▶ **DIRECTIONS**: Set down each entry exactly as given; pictures should not appear in the copy.

[Collected data]

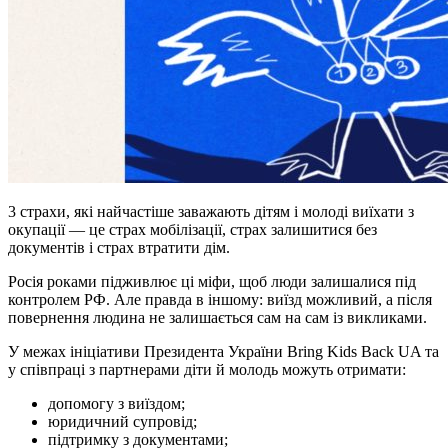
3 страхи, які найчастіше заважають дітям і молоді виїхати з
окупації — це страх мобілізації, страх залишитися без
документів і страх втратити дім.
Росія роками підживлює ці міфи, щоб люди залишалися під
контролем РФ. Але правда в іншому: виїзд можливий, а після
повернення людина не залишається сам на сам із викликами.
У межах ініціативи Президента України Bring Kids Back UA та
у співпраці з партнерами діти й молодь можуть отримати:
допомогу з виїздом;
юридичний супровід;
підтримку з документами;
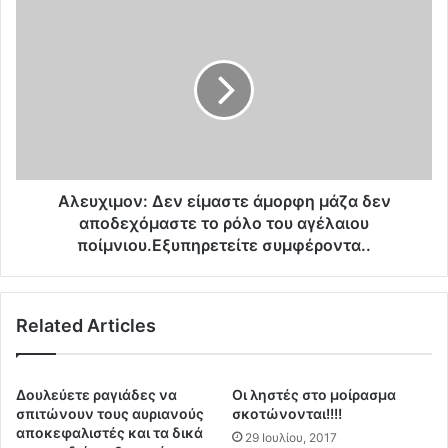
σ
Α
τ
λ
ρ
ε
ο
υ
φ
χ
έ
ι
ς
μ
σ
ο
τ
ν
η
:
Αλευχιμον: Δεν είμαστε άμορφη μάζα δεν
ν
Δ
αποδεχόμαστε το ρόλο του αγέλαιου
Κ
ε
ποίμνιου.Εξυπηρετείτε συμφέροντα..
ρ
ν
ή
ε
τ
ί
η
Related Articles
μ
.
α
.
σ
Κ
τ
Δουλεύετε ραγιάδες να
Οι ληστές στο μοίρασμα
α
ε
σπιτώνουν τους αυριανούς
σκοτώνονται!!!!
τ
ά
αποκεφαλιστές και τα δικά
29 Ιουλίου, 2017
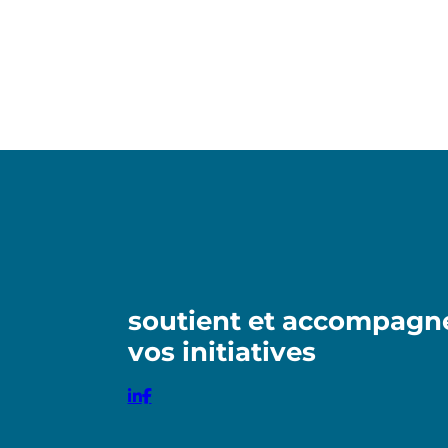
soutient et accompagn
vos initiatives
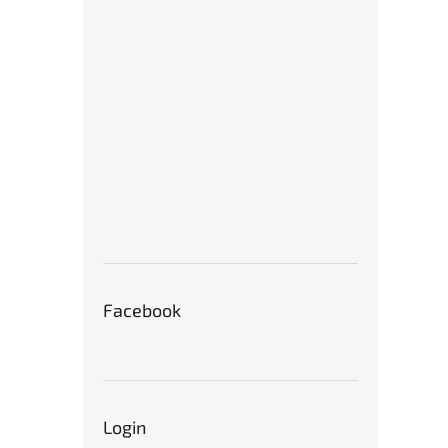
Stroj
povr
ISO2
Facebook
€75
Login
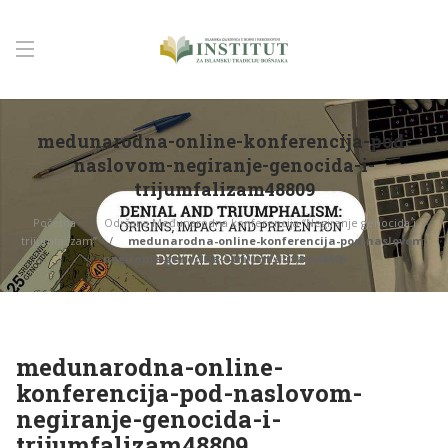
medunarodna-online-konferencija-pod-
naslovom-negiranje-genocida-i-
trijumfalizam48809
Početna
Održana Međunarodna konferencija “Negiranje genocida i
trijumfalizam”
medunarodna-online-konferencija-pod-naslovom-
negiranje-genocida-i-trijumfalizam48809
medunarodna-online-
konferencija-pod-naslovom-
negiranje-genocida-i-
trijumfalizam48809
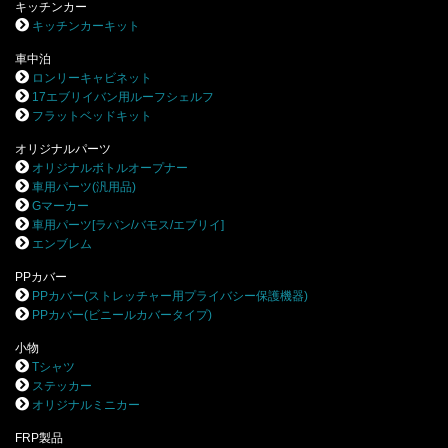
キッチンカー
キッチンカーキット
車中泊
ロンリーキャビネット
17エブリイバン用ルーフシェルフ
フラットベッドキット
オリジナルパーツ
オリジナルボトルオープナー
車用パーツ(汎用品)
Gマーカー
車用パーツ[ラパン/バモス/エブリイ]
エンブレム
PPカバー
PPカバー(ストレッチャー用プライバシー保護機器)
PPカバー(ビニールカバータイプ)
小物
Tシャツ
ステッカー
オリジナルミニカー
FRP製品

▶ **EXERCISE ANSWER**:
3 страхи, які найчастіше заважають дітям і молоді виїхати з
окупації — це страх мобілізації, страх залишитися без
документів і страх втратити дім.
Росія роками підживлює ці міфи, щоб люди залишалися під
контролем РФ. Але правда в іншому: виїзд можливий, а після
повернення людина не залишається сам на сам із викликами.
У межах ініціативи Президента України Bring Kids Back UA та
у співпраці з партнерами діти й молодь можуть отримати:
допомогу з виїздом;
юридичний супровід;
підтримку з документами;
σ
Α
τ
λ
ρ
ε
ο
υ
φ
χ
έ
ι
ς
μ
σ
ο
τ
ν
η
:
Αλευχιμον: Δεν είμαστε άμορφη μάζα δεν
ν
Δ
αποδεχόμαστε το ρόλο του αγέλαιου
Κ
ε
ποίμνιου.Εξυπηρετείτε συμφέροντα..
ρ
ν
ή
ε
τ
ί
η
Related Articles
μ
.
α
.
σ
Κ
τ
Δουλεύετε ραγιάδες να
Οι ληστές στο μοίρασμα
α
ε
σπιτώνουν τους αυριανούς
σκοτώνονται!!!!
τ
ά
αποκεφαλιστές και τα δικά
29 Ιουλίου, 2017
soutient et accompagn
vos initiatives
Stroj
povr
ISO2
Facebook
€75
Login
medunarodna-online-konferencija-pod-
naslovom-negiranje-genocida-i-
trijumfalizam48809
Početna
Održana Međunarodna konferencija “Negiranje genocida i
trijumfalizam”
medunarodna-online-konferencija-pod-naslovom-
negiranje-genocida-i-trijumfalizam48809
medunarodna-online-
konferencija-pod-naslovom-
negiranje-genocida-i-
trijumfalizam48809
キッチンカー
キッチンカーキット
車中泊
ロンリーキャビネット
17エブリイバン用ルーフシェルフ
フラットベッドキット
オリジナルパーツ
オリジナルボトルオープナー
車用パーツ(汎用品)
Gマーカー
車用パーツ[ラパン/バモス/エブリイ]
エンブレム
PPカバー
PPカバー(ストレッチャー用プライバシー保護機器)
PPカバー(ビニールカバータイプ)
小物
Tシャツ
ステッカー
オリジナルミニカー
FRP製品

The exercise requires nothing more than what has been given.